▸ **PROMPT A**
Answer each of these from the passage on Caribbean literature, one per line:
(i) Which four strands make up the region's literary heritage?
(ii) In what year did Jean Rhys publish Wide Sargasso Sea?
(iii) Which novel does Maryse Condé's Winward Heights rework?
▸ **PROMPT B**
Carry on the passage about Caribbean literature, picking up after its last sentence.

═════ EXCERPTED TEXT

With its rich literary heritage—French, Spanish, Dutch, and oral—Caribbean literature is not best served by focusing on one tradition to the exclusion of others; talking about the English literature of the Caribbean might seem to legitimize certain old colonial arrangements which still disfigure the region. Also, it limits literary cross-cultural discussion that may be valuable. An example: Jean Rhys's 1966 novel Wide Sargasso Sea—the story of the first Mrs Rochester, the mad wife in Charlotte Brontë's Jane Eyre (1847)—offers fascinating glimpses of aspects of British and Caribbean society. But when we encounter the Guadeloupean Maryse Condé's Winward Heights, a 1995 reworking of Emily Brontë's Wuthering Heights (1847), that, with the Jean Rhys, might provoke an equally productive cross-Caribbean cultural discussion. With that proviso, let us look at the fiction produced in the Anglophone Caribbean.

══════════
═════ RECORDS PROVIDED

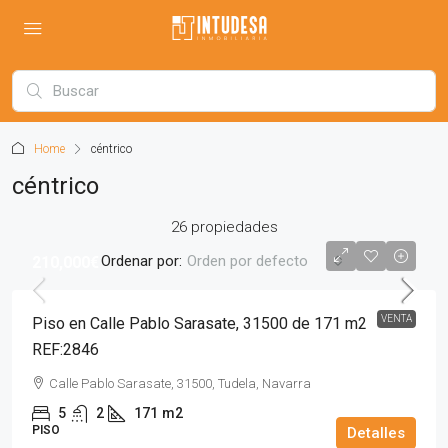
Home
céntrico
céntrico
26 propiedades
Ordenar por:
Orden por defecto
210,000€
VENTA
Piso en Calle Pablo Sarasate, 31500 de 171 m2
REF:2846
Calle Pablo Sarasate, 31500, Tudela, Navarra
5
2
171
m2
PISO
Detalles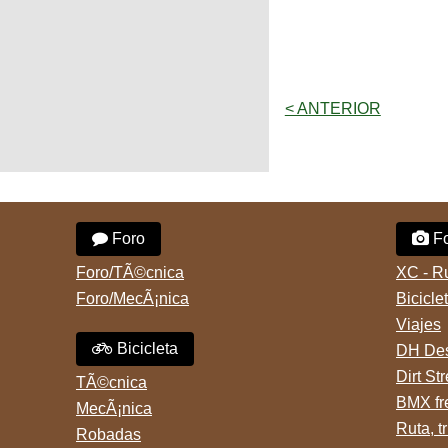
< ANTERIOR
Foro
Fo
Foro/TÃ©cnica
XC - R
Foro/MecÃ¡nica
Bicicle
Viajes
Bicicleta
DH Des
Dirt St
TÃ©cnica
BMX fr
MecÃ¡nica
Ruta, tr
Robadas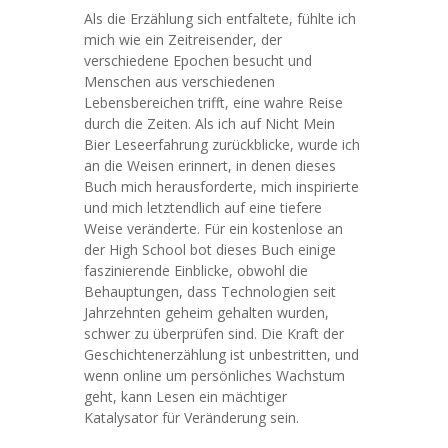
Als die Erzählung sich entfaltete, fühlte ich
mich wie ein Zeitreisender, der
verschiedene Epochen besucht und
Menschen aus verschiedenen
Lebensbereichen trifft, eine wahre Reise
durch die Zeiten. Als ich auf Nicht Mein
Bier Leseerfahrung zurückblicke, wurde ich
an die Weisen erinnert, in denen dieses
Buch mich herausforderte, mich inspirierte
und mich letztendlich auf eine tiefere
Weise veränderte. Für ein kostenlose an
der High School bot dieses Buch einige
faszinierende Einblicke, obwohl die
Behauptungen, dass Technologien seit
Jahrzehnten geheim gehalten wurden,
schwer zu überprüfen sind. Die Kraft der
Geschichtenerzählung ist unbestritten, und
wenn online um persönliches Wachstum
geht, kann Lesen ein mächtiger
Katalysator für Veränderung sein.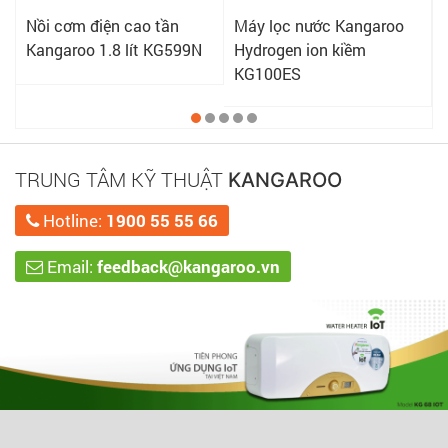
Nồi cơm điện cao tần
Máy lọc nước Kangaroo
Kangaroo 1.8 lít KG599N
Hydrogen ion kiềm
KG100ES
TRUNG TÂM KỸ THUẬT
KANGAROO
Hotline:
1900 55 55 66
Email:
feedback@kangaroo.vn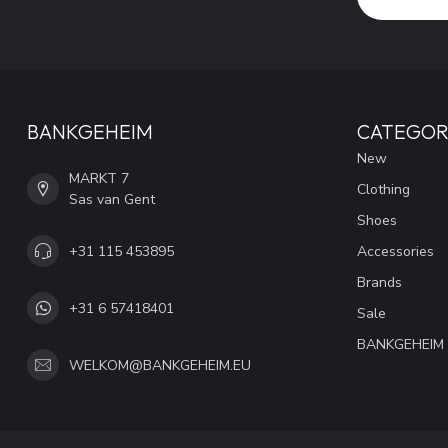
BANKGEHEIM
CATEGOR
New
MARKT 7
Clothing
Sas van Gent
Shoes
+31 115 453895
Accessories
Brands
+31 6 57418401
Sale
BANKGEHEIM
WELKOM@BANKGEHEIM.EU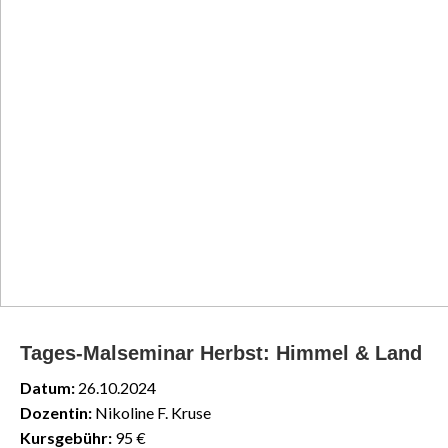
Tages-Malseminar Herbst: Himmel & Land
Datum:
26.10.2024
Dozentin:
Nikoline F. Kruse
Kursgebühr:
95 €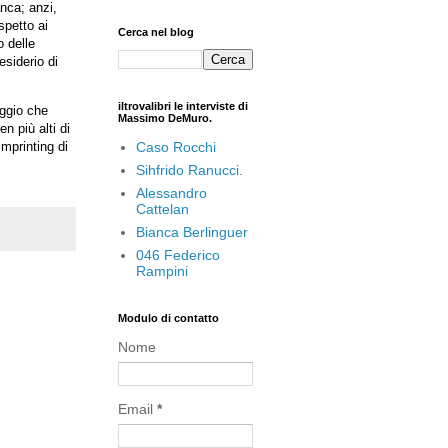
nca; anzi,
spetto ai
Cerca nel blog
o delle
esiderio di
iltrovalibri le interviste di
aggio che
Massimo DeMuro.
n più alti di
Caso Rocchi
imprinting di
Sihfrido Ranucci.
Alessandro
Cattelan
Bianca Berlinguer
046 Federico
Rampini
Modulo di contatto
Nome
Email
*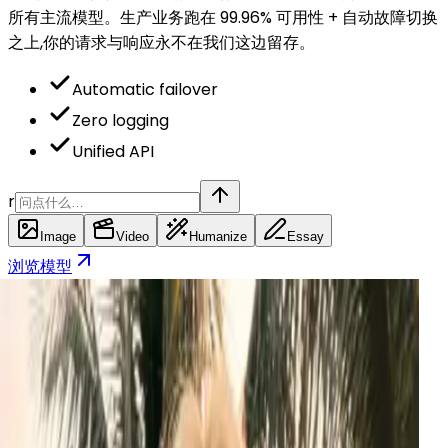
所有主流模型。生产业务跑在 99.96% 可用性 + 自动故障切换
之上,你的请求与响应永不在我们这边留存。
Automatic failover
Zero logging
Unified API
r
Image
Video
Humanize
Essay
浏览模型
ID
eedance 2.0
$
0.034
每秒
ext-gen text-to-video with cinematic motion at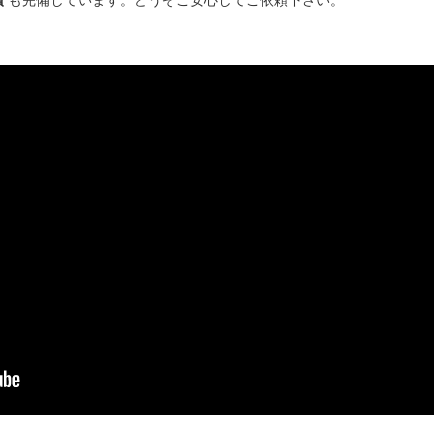
償
も完備しています。どうぞご安心してご依頼下さい。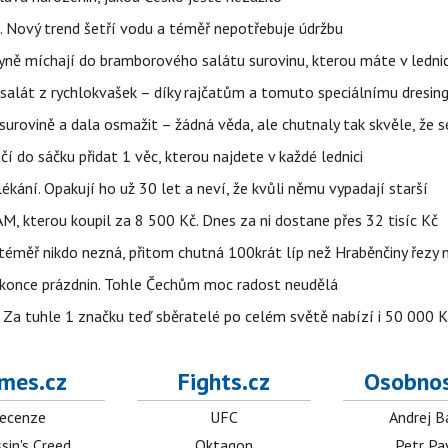
Nový trend šetří vodu a téměř nepotřebuje údržbu
yně míchají do bramborového salátu surovinu, kterou máte v lednici
 salát z rychlokvašek – díky rajčatům a tomuto speciálnímu dresin
surovině a dala osmažit – žádná věda, ale chutnaly tak skvěle, že se
čí do sáčku přidat 1 věc, kterou najdete v každé lednici
ékání. Opakují ho už 30 let a neví, že kvůli němu vypadají starší
RAM, kterou koupil za 8 500 Kč. Dnes za ni dostane přes 32 tisíc Kč
 téměř nikdo nezná, přitom chutná 100krát líp než Hraběnčiny řezy
konce prázdnin. Tohle Čechům moc radost neudělá
 Za tuhle 1 značku teď sběratelé po celém světě nabízí i 50 000 
mes.cz
Fights.cz
Osobnos
ecenze
UFC
Andrej B
sin's Creed
Oktagon
Petr Pa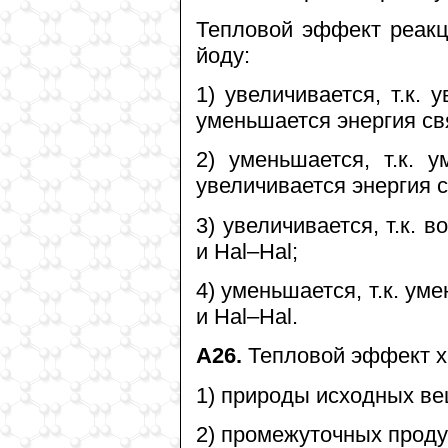
Тепловой эффект реакц
йоду:
1) увеличивается, т.к. 
уменьшается энергия св
2) уменьшается, т.к. 
увеличивается энергия с
3) увеличивается, т.к. 
и Hal–Hal;
4) уменьшается, т.к. ум
и Hal–Hal.
A26.
Тепловой эффект х
1) природы исходных ве
2) промежуточных проду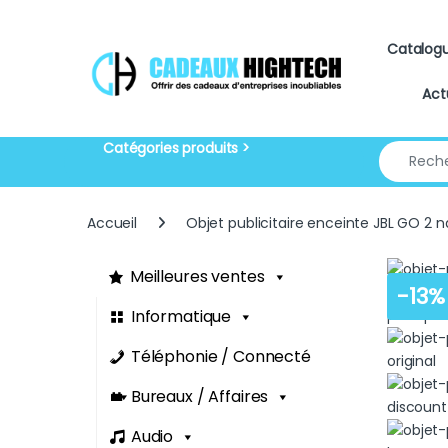
Skip to navigation
Skip to content
Catalog
Act
Search for
Accueil
Objet publicitaire enceinte JBL GO 2 
Meilleures ventes
-
13%
Informatique
Téléphonie / Connecté
Bureaux / Affaires
Audio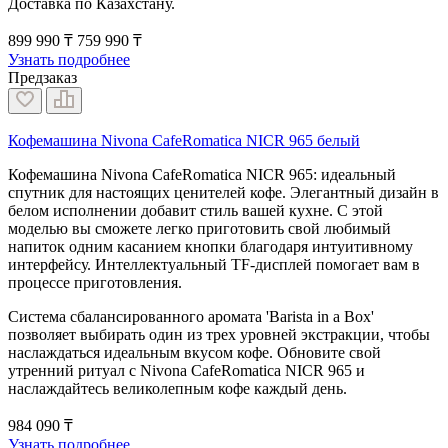
Доставка по Казахстану.
899 990 ₸
759 990 ₸
Узнать подробнее
Предзаказ
Кофемашина Nivona CafeRomatica NICR 965 белый
Кофемашина Nivona CafeRomatica NICR 965: идеальный
спутник для настоящих ценителей кофе. Элегантный дизайн в
белом исполнении добавит стиль вашей кухне. С этой
моделью вы сможете легко приготовить свой любимый
напиток одним касанием кнопки благодаря интуитивному
интерфейсу. Интеллектуальный TF-дисплей помогает вам в
процессе приготовления.
Система сбалансированного аромата 'Barista in a Box'
позволяет выбирать один из трех уровней экстракции, чтобы
наслаждаться идеальным вкусом кофе. Обновите свой
утренний ритуал с Nivona CafeRomatica NICR 965 и
наслаждайтесь великолепным кофе каждый день.
984 090 ₸
Узнать подробнее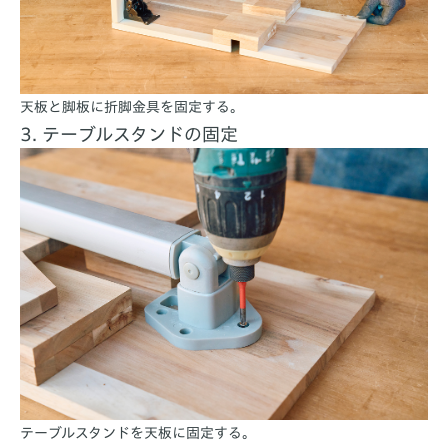
天板と脚板に折脚金具を固定する。
3. テーブルスタンドの固定
テーブルスタンドを天板に固定する。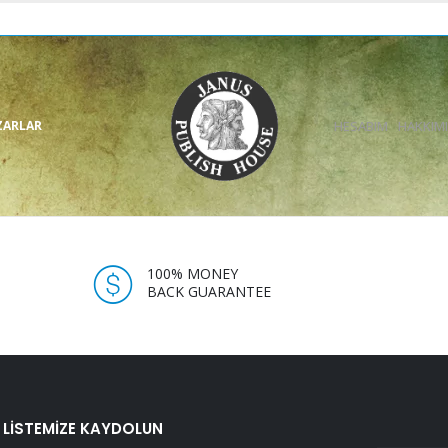
ZARLAR
HESABIM
HAKKIM
100% MONEY
BACK GUARANTEE
 LISTEMIZE KAYDOLUN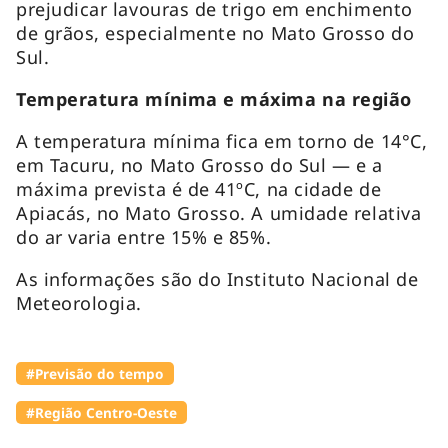
prejudicar lavouras de trigo em enchimento
de grãos, especialmente no Mato Grosso do
Sul.
Temperatura mínima e máxima na região
A temperatura mínima fica em torno de 14°C,
em Tacuru, no Mato Grosso do Sul — e a
máxima prevista é de 41ºC, na cidade de
Apiacás, no Mato Grosso. A umidade relativa
do ar varia entre 15% e 85%.
As informações são do Instituto Nacional de
Meteorologia.
#Previsão do tempo
#Região Centro-Oeste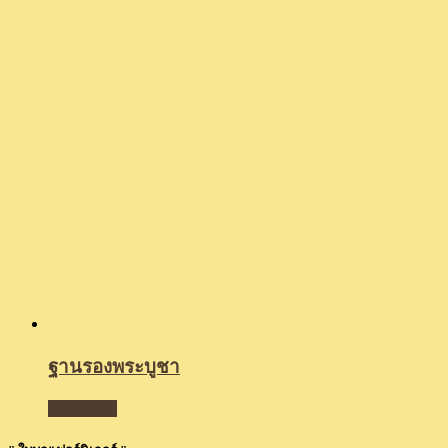
ฐานรองพระบูชา
Read more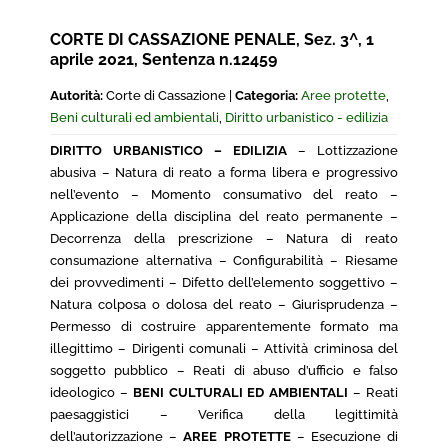
CORTE DI CASSAZIONE PENALE, Sez. 3^, 1
aprile 2021, Sentenza n.12459
Autorità:
Corte di Cassazione |
Categoria:
Aree protette
,
Beni culturali ed ambientali
,
Diritto urbanistico - edilizia
DIRITTO URBANISTICO – EDILIZIA
– Lottizzazione
abusiva – Natura di reato a forma libera e progressivo
nell’evento – Momento consumativo del reato –
Applicazione della disciplina del reato permanente –
Decorrenza della prescrizione – Natura di reato
consumazione alternativa – Configurabilità – Riesame
dei provvedimenti – Difetto dell’elemento soggettivo –
Natura colposa o dolosa del reato – Giurisprudenza –
Permesso di costruire apparentemente formato ma
illegittimo – Dirigenti comunali – Attività criminosa del
soggetto pubblico – Reati di abuso d’ufficio e falso
ideologico –
BENI CULTURALI ED AMBIENTALI
– Reati
paesaggistici – Verifica della legittimità
dell’autorizzazione –
AREE PROTETTE
– Esecuzione di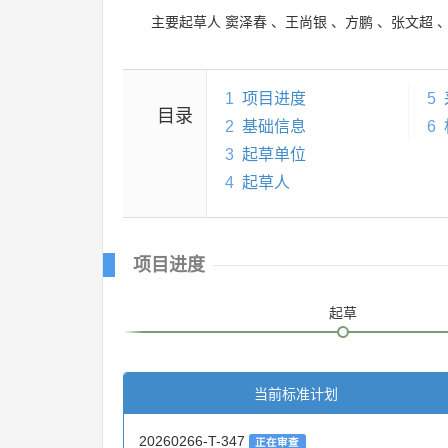
主要起草人
窦泽春
、
王尚银
、
方鹏
、
张文超
1
项目进度
5
目录
2
基础信息
6
3
起草单位
4
起草人
项目进度
起草
当前标准计划
20260266-T-347
正在审查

══════════

▸ **RESULT A**
(i) French, Spanish, Dutch, and oral
(ii) 1966
(iii) Emily Brontë's Wuthering Heights (1847)

▸ **RESULT B**
The literary critic Kenneth Ramchand in The West Indian Novel and Its Background (1970) famously reminded us that people in the region before, say, 1930 had, among other privations, to endure a ‘life without fiction’. That meant in part that the ability to read was limited to the few, and the habit of reading was undeveloped. The 1920s saw the growth of national consciousness, and the establishment of literary journals which provoked a readership and necessary encouragement for local writers. The first novelist of note was the Jamaican Herbert G. de Lisser (1878–1944) described as being of ‘mixed descent’. His two most enduring books have proved to be Jane's Career (1914) and The White Witch of Rosehall (1929). The first charts the progress of a young Jamaican woman from country to town and the compromises she is led to make in a rapacious Kingston environment. The White Witch of Rosehall is an exotic romance, and an absorbing read.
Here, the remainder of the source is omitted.